[PATCH rfc 0/6] convert nvme pci to use irq-poll service

Wed Oct 5 15:49:57 PDT 2016

On Thu, Oct 06, 2016 at 12:55:07AM +0300, Sagi Grimberg wrote:
> 
> > > I ran some tests with this and it seemed to work pretty well with
> > > my low-end nvme devices. One phenomenon I've encountered was that
> > > for single core long queue-depth'ed randread workload I saw around
> > > ~8-10% iops decrease. However when running multi-core IO I didn't
> > > see any noticeable performance degradation. non-polling Canonical
> > > randread latency doesn't seem to be affected as well. And also
> > > polling mode IO is not affected as expected.
> > > 
> > > So in addition for review and feedback, this is a call for testing
> > > and benchmarking as this touches the critical data path.
> > 
> > Hi Sagi,
> > 
> > Just reconfirming your findings with another data point, I ran this on
> > controllers with 3D Xpoint media, and single depth 4k random read latency
> > increased almost 7%. I'll try see if there's anything else we can do to
> > bring that in.
> 
> Actually I didn't notice latency increase with QD=1 but I'm using
> low-end devices so I might have missed it.
> Did you use libaio or psync (for polling mode)?

I used 'sync' ioengine for random read. For sequential, I used 'dd',
and it showed the same difference.

If I use pvsync2 with --hipri in fio, then I see little to no difference.

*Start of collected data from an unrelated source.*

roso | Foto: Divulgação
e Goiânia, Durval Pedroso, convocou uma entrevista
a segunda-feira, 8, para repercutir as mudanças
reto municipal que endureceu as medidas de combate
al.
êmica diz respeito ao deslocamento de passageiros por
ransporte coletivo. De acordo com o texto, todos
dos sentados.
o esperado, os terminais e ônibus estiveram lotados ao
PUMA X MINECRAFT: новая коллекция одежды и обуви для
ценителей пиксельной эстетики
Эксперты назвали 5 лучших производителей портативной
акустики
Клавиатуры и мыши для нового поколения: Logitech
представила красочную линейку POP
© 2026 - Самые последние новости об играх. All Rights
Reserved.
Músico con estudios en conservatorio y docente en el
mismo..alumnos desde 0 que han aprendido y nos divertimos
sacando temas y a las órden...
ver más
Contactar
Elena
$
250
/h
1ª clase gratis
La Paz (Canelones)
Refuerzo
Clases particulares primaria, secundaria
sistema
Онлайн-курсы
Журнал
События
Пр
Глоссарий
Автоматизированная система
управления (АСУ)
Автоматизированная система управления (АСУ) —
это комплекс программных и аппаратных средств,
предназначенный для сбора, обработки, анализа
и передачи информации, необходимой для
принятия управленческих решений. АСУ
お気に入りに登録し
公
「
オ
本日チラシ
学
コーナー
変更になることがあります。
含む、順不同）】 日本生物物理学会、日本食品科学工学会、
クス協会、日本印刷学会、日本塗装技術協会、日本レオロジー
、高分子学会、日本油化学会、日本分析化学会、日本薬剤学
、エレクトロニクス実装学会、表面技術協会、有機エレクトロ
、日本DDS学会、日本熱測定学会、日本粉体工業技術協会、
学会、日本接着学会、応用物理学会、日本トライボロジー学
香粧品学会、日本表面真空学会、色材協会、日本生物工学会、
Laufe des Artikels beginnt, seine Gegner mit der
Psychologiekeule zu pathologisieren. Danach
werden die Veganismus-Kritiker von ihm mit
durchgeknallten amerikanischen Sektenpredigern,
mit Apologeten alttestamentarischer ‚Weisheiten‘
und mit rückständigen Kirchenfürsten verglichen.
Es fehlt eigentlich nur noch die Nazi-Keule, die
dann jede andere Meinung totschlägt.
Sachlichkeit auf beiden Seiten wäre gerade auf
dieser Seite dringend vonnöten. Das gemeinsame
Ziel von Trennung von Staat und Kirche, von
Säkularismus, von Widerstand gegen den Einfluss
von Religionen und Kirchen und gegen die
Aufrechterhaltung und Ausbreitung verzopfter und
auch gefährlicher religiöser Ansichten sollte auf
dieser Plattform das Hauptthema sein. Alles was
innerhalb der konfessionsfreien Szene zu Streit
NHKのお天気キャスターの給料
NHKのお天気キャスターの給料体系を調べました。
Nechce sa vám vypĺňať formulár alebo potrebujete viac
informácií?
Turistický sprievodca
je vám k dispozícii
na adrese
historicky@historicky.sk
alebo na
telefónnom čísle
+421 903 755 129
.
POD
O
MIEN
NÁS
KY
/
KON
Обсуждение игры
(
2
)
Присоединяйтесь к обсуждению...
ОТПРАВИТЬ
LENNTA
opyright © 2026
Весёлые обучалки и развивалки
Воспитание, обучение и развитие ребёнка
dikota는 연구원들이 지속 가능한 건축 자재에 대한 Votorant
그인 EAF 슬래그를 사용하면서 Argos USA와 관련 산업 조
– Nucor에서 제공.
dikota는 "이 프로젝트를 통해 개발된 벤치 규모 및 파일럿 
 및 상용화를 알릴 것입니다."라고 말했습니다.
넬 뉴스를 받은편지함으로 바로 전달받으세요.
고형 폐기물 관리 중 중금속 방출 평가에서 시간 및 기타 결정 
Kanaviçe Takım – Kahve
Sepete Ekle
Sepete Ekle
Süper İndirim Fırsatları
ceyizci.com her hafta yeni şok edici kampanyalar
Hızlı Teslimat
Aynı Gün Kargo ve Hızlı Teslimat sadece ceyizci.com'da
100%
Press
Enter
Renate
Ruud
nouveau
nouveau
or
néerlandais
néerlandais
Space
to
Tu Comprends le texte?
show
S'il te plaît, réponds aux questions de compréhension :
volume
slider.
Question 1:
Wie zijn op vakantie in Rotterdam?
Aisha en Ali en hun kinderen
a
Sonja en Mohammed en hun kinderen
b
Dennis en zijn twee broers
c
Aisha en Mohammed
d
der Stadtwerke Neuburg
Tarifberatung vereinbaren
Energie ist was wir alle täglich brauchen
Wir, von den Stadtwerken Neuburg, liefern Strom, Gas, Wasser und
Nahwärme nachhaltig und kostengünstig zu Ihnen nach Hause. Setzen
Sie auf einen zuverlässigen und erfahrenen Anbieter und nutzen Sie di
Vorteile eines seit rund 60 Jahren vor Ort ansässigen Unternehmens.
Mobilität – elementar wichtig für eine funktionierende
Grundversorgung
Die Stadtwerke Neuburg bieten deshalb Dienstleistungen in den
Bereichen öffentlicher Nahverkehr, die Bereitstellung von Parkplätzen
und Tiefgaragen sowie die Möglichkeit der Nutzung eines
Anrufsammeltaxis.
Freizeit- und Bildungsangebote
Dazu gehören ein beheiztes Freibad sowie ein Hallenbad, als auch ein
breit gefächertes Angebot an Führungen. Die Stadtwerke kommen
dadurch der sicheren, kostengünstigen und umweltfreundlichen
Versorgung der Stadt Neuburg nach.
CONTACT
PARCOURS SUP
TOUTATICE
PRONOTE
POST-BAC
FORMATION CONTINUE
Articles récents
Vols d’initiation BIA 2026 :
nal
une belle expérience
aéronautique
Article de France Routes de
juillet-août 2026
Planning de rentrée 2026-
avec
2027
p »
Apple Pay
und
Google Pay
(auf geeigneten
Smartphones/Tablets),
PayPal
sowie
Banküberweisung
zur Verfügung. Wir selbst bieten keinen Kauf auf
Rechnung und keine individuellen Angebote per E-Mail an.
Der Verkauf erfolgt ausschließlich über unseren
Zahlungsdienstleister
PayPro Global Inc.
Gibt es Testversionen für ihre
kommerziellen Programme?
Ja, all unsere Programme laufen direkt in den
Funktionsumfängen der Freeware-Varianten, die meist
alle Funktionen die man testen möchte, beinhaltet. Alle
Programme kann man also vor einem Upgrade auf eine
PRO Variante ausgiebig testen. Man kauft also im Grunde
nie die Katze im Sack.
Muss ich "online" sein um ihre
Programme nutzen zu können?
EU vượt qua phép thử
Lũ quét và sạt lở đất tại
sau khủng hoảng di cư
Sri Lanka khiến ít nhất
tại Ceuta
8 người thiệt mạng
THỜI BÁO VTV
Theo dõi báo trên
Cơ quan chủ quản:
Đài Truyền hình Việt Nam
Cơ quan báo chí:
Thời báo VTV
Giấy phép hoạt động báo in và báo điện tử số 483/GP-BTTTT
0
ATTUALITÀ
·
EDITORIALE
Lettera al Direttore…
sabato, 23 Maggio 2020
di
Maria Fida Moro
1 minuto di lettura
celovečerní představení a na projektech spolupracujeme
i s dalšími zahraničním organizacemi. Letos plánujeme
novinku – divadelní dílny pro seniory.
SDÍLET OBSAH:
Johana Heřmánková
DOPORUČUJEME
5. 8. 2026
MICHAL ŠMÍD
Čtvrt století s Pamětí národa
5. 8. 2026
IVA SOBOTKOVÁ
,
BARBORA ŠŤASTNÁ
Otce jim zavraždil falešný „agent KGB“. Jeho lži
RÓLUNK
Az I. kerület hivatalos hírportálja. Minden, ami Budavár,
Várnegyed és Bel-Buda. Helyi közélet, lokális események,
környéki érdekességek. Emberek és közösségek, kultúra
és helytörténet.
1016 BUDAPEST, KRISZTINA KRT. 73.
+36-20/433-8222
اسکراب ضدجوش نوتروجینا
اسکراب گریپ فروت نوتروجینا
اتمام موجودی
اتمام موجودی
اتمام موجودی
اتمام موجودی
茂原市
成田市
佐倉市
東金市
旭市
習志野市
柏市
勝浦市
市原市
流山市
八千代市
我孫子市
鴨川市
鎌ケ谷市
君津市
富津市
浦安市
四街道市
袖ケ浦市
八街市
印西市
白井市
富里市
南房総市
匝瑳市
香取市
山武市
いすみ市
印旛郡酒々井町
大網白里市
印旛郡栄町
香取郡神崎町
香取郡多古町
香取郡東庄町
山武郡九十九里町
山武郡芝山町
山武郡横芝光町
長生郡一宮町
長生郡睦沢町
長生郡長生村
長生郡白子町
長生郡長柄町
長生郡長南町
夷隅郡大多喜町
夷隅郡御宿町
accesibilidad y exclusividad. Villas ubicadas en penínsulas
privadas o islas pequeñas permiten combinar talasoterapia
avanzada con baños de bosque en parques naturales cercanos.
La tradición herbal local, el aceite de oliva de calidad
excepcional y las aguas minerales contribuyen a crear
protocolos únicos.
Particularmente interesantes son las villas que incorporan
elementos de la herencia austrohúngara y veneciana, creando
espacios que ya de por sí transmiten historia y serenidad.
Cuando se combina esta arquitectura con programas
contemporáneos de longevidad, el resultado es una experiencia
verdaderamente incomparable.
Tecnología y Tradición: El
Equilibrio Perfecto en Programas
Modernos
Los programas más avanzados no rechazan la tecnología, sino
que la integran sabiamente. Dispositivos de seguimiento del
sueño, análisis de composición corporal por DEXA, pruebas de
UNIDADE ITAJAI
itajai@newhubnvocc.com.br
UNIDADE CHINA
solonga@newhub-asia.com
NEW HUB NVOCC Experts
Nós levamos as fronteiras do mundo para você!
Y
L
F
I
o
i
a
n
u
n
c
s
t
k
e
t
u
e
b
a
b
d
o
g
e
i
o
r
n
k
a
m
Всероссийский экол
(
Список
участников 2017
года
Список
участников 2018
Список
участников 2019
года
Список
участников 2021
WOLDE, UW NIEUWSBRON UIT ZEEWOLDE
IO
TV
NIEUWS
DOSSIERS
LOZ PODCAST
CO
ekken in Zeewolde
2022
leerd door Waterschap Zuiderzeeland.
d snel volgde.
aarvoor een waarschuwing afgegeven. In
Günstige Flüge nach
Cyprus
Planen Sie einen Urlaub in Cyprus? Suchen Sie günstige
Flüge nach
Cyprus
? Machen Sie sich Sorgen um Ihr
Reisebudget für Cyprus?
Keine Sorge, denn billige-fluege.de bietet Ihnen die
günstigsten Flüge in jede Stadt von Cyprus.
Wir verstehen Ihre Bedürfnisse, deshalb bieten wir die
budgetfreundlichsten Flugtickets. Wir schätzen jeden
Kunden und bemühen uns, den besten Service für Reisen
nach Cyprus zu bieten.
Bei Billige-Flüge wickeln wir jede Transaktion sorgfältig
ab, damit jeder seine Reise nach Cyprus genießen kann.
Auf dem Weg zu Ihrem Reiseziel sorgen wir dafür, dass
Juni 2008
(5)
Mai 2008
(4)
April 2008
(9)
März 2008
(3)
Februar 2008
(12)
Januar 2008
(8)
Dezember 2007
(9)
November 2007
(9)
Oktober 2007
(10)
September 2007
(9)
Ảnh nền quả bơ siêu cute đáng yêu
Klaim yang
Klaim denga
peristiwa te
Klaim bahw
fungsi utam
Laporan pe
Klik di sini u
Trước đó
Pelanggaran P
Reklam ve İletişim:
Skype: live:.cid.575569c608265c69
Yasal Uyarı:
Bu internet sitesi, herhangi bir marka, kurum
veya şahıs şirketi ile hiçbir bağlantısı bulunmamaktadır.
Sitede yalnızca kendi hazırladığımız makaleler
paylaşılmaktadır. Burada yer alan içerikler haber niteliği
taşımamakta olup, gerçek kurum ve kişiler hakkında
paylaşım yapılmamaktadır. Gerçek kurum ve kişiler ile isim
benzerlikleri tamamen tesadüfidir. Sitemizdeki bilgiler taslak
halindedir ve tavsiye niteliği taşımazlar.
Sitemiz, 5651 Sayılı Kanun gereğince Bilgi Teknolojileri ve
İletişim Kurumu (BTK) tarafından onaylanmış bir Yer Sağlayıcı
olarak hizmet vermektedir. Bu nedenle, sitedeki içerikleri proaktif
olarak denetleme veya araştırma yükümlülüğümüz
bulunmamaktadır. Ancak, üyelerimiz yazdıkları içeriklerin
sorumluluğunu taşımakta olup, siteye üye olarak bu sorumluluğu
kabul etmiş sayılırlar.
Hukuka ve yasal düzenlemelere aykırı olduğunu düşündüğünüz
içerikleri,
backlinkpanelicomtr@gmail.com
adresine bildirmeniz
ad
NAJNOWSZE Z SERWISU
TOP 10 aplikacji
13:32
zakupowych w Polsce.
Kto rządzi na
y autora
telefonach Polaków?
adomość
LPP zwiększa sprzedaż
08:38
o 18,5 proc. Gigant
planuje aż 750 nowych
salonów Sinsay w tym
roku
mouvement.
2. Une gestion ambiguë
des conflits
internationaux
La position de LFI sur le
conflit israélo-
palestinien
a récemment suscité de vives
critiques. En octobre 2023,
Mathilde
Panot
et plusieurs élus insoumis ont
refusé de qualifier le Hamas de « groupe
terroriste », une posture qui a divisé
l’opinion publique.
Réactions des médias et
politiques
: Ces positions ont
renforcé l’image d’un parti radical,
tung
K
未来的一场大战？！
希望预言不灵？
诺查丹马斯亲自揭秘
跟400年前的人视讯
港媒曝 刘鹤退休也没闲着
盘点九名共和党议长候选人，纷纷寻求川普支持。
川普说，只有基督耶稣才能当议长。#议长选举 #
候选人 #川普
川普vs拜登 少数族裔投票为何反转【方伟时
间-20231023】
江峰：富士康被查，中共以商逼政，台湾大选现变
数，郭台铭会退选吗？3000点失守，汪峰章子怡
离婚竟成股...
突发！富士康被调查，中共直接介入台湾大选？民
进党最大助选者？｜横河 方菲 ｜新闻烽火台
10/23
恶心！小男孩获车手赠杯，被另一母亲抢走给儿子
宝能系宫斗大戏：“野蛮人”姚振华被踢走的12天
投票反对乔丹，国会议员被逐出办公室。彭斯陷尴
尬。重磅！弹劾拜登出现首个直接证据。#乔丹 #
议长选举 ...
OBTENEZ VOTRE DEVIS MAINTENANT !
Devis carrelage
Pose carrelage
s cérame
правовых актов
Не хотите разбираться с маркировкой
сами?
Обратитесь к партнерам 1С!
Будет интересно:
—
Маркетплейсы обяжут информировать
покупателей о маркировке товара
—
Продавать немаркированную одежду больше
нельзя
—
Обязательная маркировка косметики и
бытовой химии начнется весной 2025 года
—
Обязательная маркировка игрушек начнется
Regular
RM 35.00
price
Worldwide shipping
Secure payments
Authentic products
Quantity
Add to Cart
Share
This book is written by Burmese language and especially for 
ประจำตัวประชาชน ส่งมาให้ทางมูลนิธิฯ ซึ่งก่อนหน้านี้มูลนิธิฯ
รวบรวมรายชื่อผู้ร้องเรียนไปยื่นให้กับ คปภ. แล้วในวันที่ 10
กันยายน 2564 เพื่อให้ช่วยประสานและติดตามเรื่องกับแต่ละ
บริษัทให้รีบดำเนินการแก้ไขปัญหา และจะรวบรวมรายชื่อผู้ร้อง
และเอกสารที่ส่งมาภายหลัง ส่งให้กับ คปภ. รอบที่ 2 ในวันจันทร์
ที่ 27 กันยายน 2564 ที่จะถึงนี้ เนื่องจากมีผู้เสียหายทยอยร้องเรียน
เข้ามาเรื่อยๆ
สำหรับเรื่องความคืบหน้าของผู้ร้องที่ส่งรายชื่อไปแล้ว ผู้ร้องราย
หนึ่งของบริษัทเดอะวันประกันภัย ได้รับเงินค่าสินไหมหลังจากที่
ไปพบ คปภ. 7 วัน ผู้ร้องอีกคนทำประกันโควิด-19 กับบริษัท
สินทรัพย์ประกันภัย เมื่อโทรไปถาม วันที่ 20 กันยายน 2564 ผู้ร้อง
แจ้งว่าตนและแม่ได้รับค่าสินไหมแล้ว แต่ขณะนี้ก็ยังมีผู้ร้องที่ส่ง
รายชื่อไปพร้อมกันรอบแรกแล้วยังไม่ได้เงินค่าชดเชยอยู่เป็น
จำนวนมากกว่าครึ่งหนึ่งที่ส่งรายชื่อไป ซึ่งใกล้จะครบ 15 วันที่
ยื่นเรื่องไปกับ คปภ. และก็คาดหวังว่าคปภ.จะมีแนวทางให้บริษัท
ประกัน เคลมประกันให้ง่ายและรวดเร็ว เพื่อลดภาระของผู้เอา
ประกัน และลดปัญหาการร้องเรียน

> I'm a bit surprised that scheduling soft-irq (on the same core) is
> so expensive (the networking folks are using it all over...)
> Perhaps we need to look into napi and see if we're doing something
> wrong there...

The latency increase I observed was ~.5 microseconds. That may get lost
in the noise for most controllers. Maybe that's within the expected
increase using this soft-irq method?

> I wander if we kept the cq processing in queue_rq but budget it to
> something normally balanced? maybe poll budget to 4 completions?
>
> Does this have any effect with your Xpoint?

No difference with that.

I was actually never sure about having this opprotunistic polling in the
IO submission path. For one, it can create higher latency outliers if
a different controller's interrupt affinitized to the same CPU posted
a completion first.

Another thing we can do if we don't poll for completions in the submission
path is split the single q_lock into submission and completion locks. Then
we don't have to disable irq's in the submission path. I saw that demo'ed
a while ago, and it was a small micro-improvement, but never saw the
patch proposed on the public lists..

> --
> diff --git a/drivers/nvme/host/pci.c b/drivers/nvme/host/pci.c
> index 150941a1a730..28b33f518a3d 100644
> --- a/drivers/nvme/host/pci.c
> +++ b/drivers/nvme/host/pci.c
> @@ -608,6 +608,7 @@ static int nvme_queue_rq(struct blk_mq_hw_ctx *hctx,
>                 goto out;
>         }
>         __nvme_submit_cmd(nvmeq, &cmnd);
> +       __nvme_process_cq(nvmeq, 4);
>         spin_unlock_irq(&nvmeq->q_lock);
>         return BLK_MQ_RQ_QUEUE_OK;
>  out:
> --